This was not the first time I saw the effects of age and mortality in my Father, though it would prove most poignant. “Flashing Blades Stang,” an alter ego he claimed when playing “ice honkey” on freezing Saturday mornings on the small lake behind our home, had clearly lost a step by the time I was in my early teens, and by my twenties I was moving around his beloved tennis court better than he. When my shots were accurate, I could overpower him with ease.

The man had dispatched me on the tennis court consistently and mercilessly for at least 15 years, my power nullified by a lack of consistency and a healthy dose of what he referred to as his “doo doo” shots. He could always return the ball if reachable, and he’d often slice it so thinly and unpredictably that most opponents felt they were cheated—that it was almost “dirty tennis.” He once delivered doo doo so intense the ball dropped into my front court and instantly returned to his without my having touched it. It made me furious, knowing I had the physical skills to win, yet couldn’t. Then, in my early thirties, something changed. Dad lost a step. Funny to find that when I could finally beat him (we used to joke that my first victory would come when his wheelchair battery ran out rendering him helpless at center court), I no longer wanted to. That’s life I guess, but I didn’t want his to change and in turn force a change in mine.

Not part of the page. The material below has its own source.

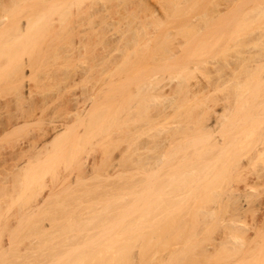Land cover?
<instances>
[{"label": "rangeland", "instance_id": "obj_1", "mask_svg": "<svg viewBox=\"0 0 264 264\" xmlns=\"http://www.w3.org/2000/svg\"><path fill=\"white\" fill-rule=\"evenodd\" d=\"M60 1L0 0V17H35V10L41 9L44 17L104 18L100 19L104 33L102 37L104 36L103 39L110 37L111 31L113 32V36L118 39L116 54L121 60L115 73V135H113V140L106 137L107 133L105 134V132H107L108 123H106V119H103L105 120H102L101 129L103 131L100 133L102 142L95 147L88 139V141H82L81 145L80 142L74 148V155H87V160L91 161L90 163L96 162L93 164V168L90 166V171L86 168L90 163L82 164L79 160L69 158L68 155L53 160L26 162V155L24 154L30 151L27 150V147L25 150L21 149L20 146L24 145L23 141L26 142L31 139L38 130V122L21 126L15 132L13 131L14 133L10 132L9 135L0 137V264H100L101 260L108 261L107 264H123V262L128 264L127 260L133 255L140 256L139 258L142 260L143 258L150 260L155 256L156 258L167 256L170 258L171 264H184L183 261H178L187 258L203 260L204 264H228L231 258H239V256H246L248 263L252 257L263 259L264 251L259 247L251 249L248 253H242L239 250H227L221 246L212 247L213 241H218L215 238L219 237L228 225L227 222L234 209V204L226 202V195L219 190L211 193V195L188 198L182 204L174 205L175 209L171 208V211L162 212L161 209L159 210L160 207H156V210L151 214L147 213L148 208H144L139 199L138 206L127 213V219L125 218L119 223L116 220L119 218L122 208L118 211L117 206H114L115 211L110 210L109 212L102 209L101 204L107 200L111 203L117 202L116 187H121L122 183L131 180L128 167L123 169V167H118V164L115 165L121 161L124 163L122 155L130 165L134 157H144L149 153L151 154L152 151L146 147L153 146L158 140L156 136L163 134V131L160 133L162 129L158 125H161L164 132L167 129L166 133L179 132V130L182 131L188 127L196 129V124L193 122L199 121L198 118L201 120L202 116L209 110L205 104H209L212 101L210 100L211 97L217 93H219L217 95H226V92L223 94L222 89L227 91L226 84L214 92L201 94L190 93L189 91L176 92L177 89H173L171 92H176L175 101L173 104H169L167 101L174 96V93H170V98L167 101L165 99L163 101L161 97H154L153 94L158 88L148 87V89L150 88L148 90L145 85L140 84L142 78L151 72L156 73L157 83L163 84L162 86L157 84L158 87H163L162 93L163 91L170 92L171 87L173 88V84L176 85L180 77H182L180 82L185 81L186 84L193 83L197 77L202 78V80L205 79L207 71L211 67L208 62L214 57H224L229 52L228 50L203 44V47H194L192 52L190 50L183 53V62L187 66L183 64L184 66L180 69L182 73L180 72L176 79L170 77L171 68L166 66L167 68L161 69L156 65L164 61L167 55L166 50L170 48L176 37L183 41L197 40L216 34L225 35L231 31L238 35L264 33V0H143V2L130 0L129 3H122L121 0H81L78 4H72L66 8L61 6L57 13L49 14L48 11L52 2L59 3ZM231 18L236 19L237 24L233 21L235 26L225 24V21ZM109 22L113 23L112 30L109 29ZM130 36L135 37V43L131 44L128 49L131 50L129 57L122 59L125 53L123 40ZM190 47L192 48V46ZM88 62L89 55L87 54L85 63L88 64ZM51 63L55 64V60L48 58V68L52 67ZM165 68L168 70L166 71ZM41 69L36 72V81H43V84L53 83L52 80L54 79L52 78L42 79L45 75ZM209 73V76H214V73ZM177 79L178 81H174ZM222 79L225 78L222 77ZM91 80L93 79L88 76L79 84H71L65 91L66 95L70 96L74 92L80 93L82 89L84 90L91 85L93 82ZM49 90H46L48 94L53 92L50 95L56 93L53 89L50 92ZM7 91L2 90L0 92V100L4 101L12 97L11 93L9 94ZM207 100L209 103H206ZM156 101L158 105L155 104ZM217 102L214 107L219 110L222 100ZM57 103L59 100L55 99L50 105L52 104L54 107ZM170 105L172 106L170 107ZM52 107L49 106L48 110H52ZM200 109L202 111L199 113ZM240 114L239 110H235L230 114V117ZM238 120L241 121V119ZM182 123L183 125H181ZM152 133H156V135L153 137L147 135ZM179 135L181 136L180 133ZM120 136L121 138H119ZM148 140L153 141L148 143ZM143 142L146 143L144 146ZM173 146L175 145L172 144ZM129 147L132 152L129 151ZM121 148L125 149L122 151ZM158 148L163 150V147H155L157 151ZM142 150L143 153L140 154ZM244 150L243 144L239 152ZM145 151H147L146 155H144ZM103 152L106 153V156L102 155ZM118 154L119 156H117ZM127 155L129 156L127 157ZM91 158H94L95 161H92ZM128 163L125 162V166ZM113 168H116L115 170L118 172H115ZM136 175L140 176V174ZM235 176V173L229 172L226 177H222L225 180L222 179V184L225 185L226 181L234 185L242 184V181H239ZM127 177L130 179L127 180ZM51 191H57L58 195L50 196L38 207H31ZM122 195H126L125 200L127 202L133 200L127 192H123ZM258 196L256 199L259 202L264 199V195L260 200V195ZM257 200L253 199V202L250 203L251 208L259 206ZM169 201L172 202L170 197ZM198 203L203 204L205 210L211 208L213 212L211 216L208 215L205 221L199 218L198 208L200 204ZM256 203L257 205H255ZM168 204L171 205L172 203L168 202ZM156 213L157 216H161L162 213L166 214H162L163 217H155ZM257 214L259 215V213ZM148 216L150 217L146 218ZM151 216L155 217L154 221L151 220ZM99 218L100 220H98ZM97 230L99 231L96 232ZM177 245H179V249ZM172 246L174 249H171ZM168 247H170L169 253ZM182 247L183 251H181ZM210 248L213 249L211 252H209ZM89 252L94 254L91 255ZM247 256L251 257L248 258ZM119 259L123 261L120 260V262ZM253 261L254 259L250 261V264Z\"/></svg>", "mask_w": 264, "mask_h": 264}, {"label": "bare ground", "instance_id": "obj_2", "mask_svg": "<svg viewBox=\"0 0 264 264\" xmlns=\"http://www.w3.org/2000/svg\"><path fill=\"white\" fill-rule=\"evenodd\" d=\"M80 1L61 0L59 3L52 2L48 12L49 14L57 13L61 6L66 8L69 5L78 4ZM138 1L143 2V0ZM121 2L129 3L130 0H121ZM100 19L104 18L44 17L41 9L35 10V17H0V92L8 90L9 94L11 93L10 95H12V97H9L10 99L0 100V137L10 132H15L21 126L38 122V130L33 134L32 138L30 137L31 139L26 142L23 141V146L19 145L21 149L27 147V150L30 151L24 154L26 155V162L53 160L68 155L69 158L79 160L82 164L90 163L91 161L87 160V155H74V148L80 142L81 145L82 141H88V139L93 146H98L102 142L100 133L103 131L101 129L103 119H106V123H108L107 132H105V134L107 133L106 137L109 140L114 139L116 118L115 73L121 60L116 54L118 39L113 36L112 31L110 37L103 39L104 36L102 37V34L104 33L102 32ZM235 20V18L227 19L225 24L227 26H235L233 23ZM108 25L110 26L109 29L112 30L113 23L109 22ZM135 40L134 36L123 40L124 45H122L125 53L122 59L129 57L131 50L128 49L131 44L135 43ZM203 44L221 47L229 51L224 57H214L208 62L211 67L207 71L205 79L202 80V78L197 77L193 83L186 84L187 82L185 81L183 83L180 82V79L182 80V77H180L179 81L178 79L174 80L178 82L176 85L173 84V88H168L170 89V92L168 91L169 94L165 91L162 93L161 89L163 87H158V85L162 86L163 84H159L161 82L157 83L158 78L154 72L143 77L140 84L145 85L147 89L148 87L158 88L153 96L161 97L163 101L164 99L167 101L170 98L169 96L173 89H177L176 92L189 91L190 93L197 92L201 94L221 89L220 87L224 84L227 85V91L223 89L221 91L224 92L223 94L226 92V95H217L219 94L217 93L213 96L211 95L213 98L210 96L212 105H210L209 99L207 100L208 102L206 101L209 104H205L209 110L202 116L201 120L198 118L199 121L193 122L196 124V129L188 127L185 130L177 131L178 133L176 131H168L169 133H166L167 129L164 132L161 125H158L162 129L160 133L163 131V134L161 133L162 136L160 134L156 136L158 140L155 141L153 146L146 147L152 151L151 154L149 153L144 157H132L130 165L127 159L126 161L124 160L125 157L122 155L124 163L126 162L128 165L125 166L122 161L121 163H115V165L118 164V167H123V169L128 167L131 173V180L127 177L128 182H124L121 185L119 183L121 187L117 186V189L115 188L117 191V202L111 203L107 200L101 206L102 209L109 212L110 210L115 211L114 206H117L118 211L122 208L119 218L117 217L118 219L116 220L119 223L125 218L127 219V213L138 206L139 199L144 208H148L147 213L151 214L156 210V207H160L159 210L161 209L162 212L171 211V208L175 209L174 205L182 204L188 198L211 195V193L219 190V192L226 195V202L234 204V209L227 222L228 225H226L219 237L215 238L218 241H213L212 247L221 246L224 249L239 250L242 253H248L255 247H259V249L264 251V199H262V195H264V33L238 35L231 31L225 35L216 34L197 40L188 39L183 41L176 37L172 41L170 48L166 50L167 55L164 61L156 66L161 69L168 66V68L172 69L170 77H175L176 79L180 75L181 67L185 64L182 54L190 50L192 52L195 49L194 47H203ZM87 54L89 55L88 64L85 63ZM48 58L55 60V64L51 63V68H48ZM185 66L187 65L185 64ZM40 69L45 75L42 79L52 78L55 81L52 80L53 83L44 84L42 83L43 81H36V72ZM209 72L214 73L215 77L213 75L212 77L209 76ZM167 73L169 74V72ZM88 76L93 79L88 88L82 89L80 93L74 92L71 95L69 94L70 96L66 95L65 91L71 84H79ZM165 77L168 78L167 76ZM222 77L225 78V81ZM32 81L33 83H31ZM189 87L192 88V91ZM47 89H53L56 93L50 95L53 92L48 94L46 92ZM175 93L174 96L171 94L173 97L171 96L172 98L167 101L169 104L174 103ZM144 97L146 98L145 95ZM55 99H58L59 103L54 105V108L50 103ZM219 100H222V102L221 105L219 104V110H217V107L214 106L217 105ZM49 106L52 107V110H48ZM235 110H239L241 114L230 117V114ZM201 111L200 109L199 113ZM198 119L196 118V120ZM238 119H241V121ZM189 125L191 126V124ZM147 135L153 137L156 133ZM148 141L150 143L153 140ZM144 142L143 146L146 144ZM172 144L175 146L172 147ZM243 144L245 150L239 152ZM157 146L163 147V150L158 148L160 152L159 150L157 151L155 149ZM130 147L132 146L130 145ZM135 147L137 148V146ZM189 148L191 149L189 150ZM124 149L121 148L122 151ZM147 151H145L144 155H146ZM121 152L120 154H123ZM142 153L143 150L140 154ZM102 155L106 156V153L103 152ZM93 159L91 158L92 161H95ZM116 159L118 158L116 157ZM259 162L261 163L259 164ZM95 163H90L92 165L89 164L86 168L88 170L90 166L93 168ZM131 166L132 168H129ZM118 167L117 170H119ZM117 170L115 172H118ZM229 172L235 173V177L242 181V184L234 185L226 181L225 185H223L222 177H226ZM136 174H140V176L138 177ZM123 192L130 194L133 200L128 199L130 201L127 202L125 200L126 195H122ZM57 193V191L48 192L31 207H38L50 196H57ZM258 195H260L259 200L262 199L260 202L256 199V197H259ZM169 197L172 202L169 201ZM253 199L259 203L257 208L250 207ZM168 202L172 204L169 205ZM198 204H200L198 208L200 212L199 218L205 221L208 215L211 216L213 212L211 208L210 210H205L203 204ZM99 214L102 215L101 213ZM162 214L165 215L166 213ZM161 216H157V213L155 215V217ZM155 217L151 216V220L154 221ZM161 224L163 225V222ZM71 226L73 227L72 224ZM248 230L250 231L248 232ZM82 241L84 240L82 239ZM173 247L171 249H174ZM178 247L179 245H177ZM169 249L170 247H168L167 251ZM181 251H183V247ZM93 254L91 253V255ZM139 257L133 255L132 258L127 260L128 264H171V260L167 256L150 258V260L153 259L151 260L153 262L144 258L142 260ZM247 257L250 258L251 256ZM122 259H119V261ZM245 259H247L246 256L231 258L228 264H250L252 259L254 261L251 264H264V258L252 257L250 258L251 260L249 259V263L248 259ZM182 261L184 264H204L203 260L195 258H187L178 262ZM107 263L108 261L101 260L100 264Z\"/></svg>", "mask_w": 264, "mask_h": 264}]
</instances>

By his bedside I realized every man certainly has his limits—a threshold of physical or emotional anguish beyond which social norms must be retired. In between his joking, pain-filled moans, and wallet mastication, tears welled up in his eyes. I stood beside him as he had by me at his mother’s funeral. I touched his hand, leaned down, and said “You just let all of that out now, you just go ahead and cry.”